-- Task data follows --

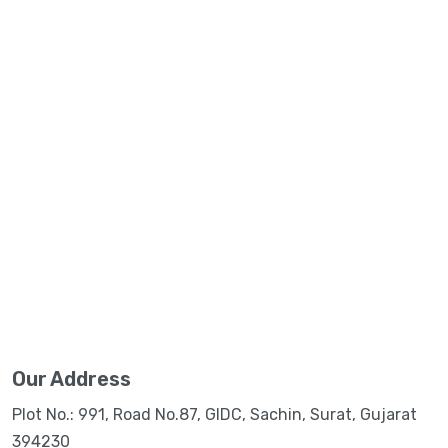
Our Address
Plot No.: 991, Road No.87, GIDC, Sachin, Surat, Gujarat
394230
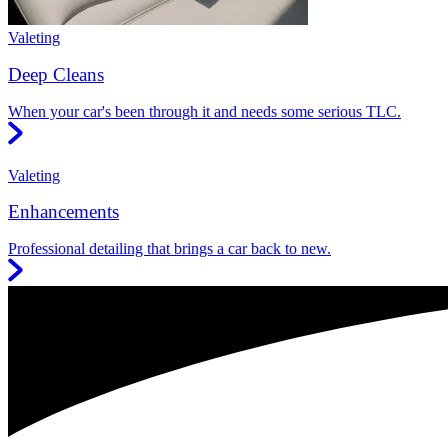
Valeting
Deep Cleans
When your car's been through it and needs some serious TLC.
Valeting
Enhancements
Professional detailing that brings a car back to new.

-- Task data concluded --
-- Task data follows --

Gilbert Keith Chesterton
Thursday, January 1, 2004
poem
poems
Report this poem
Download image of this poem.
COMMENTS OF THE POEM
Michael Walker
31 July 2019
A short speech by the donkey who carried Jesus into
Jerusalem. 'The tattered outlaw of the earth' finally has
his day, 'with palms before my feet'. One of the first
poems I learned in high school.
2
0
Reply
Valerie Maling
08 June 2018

-- Task data concluded --

#### Directions
Copy out each line in the entries above that contains the word "poems".

#### Output
poems
poems I learned in high school.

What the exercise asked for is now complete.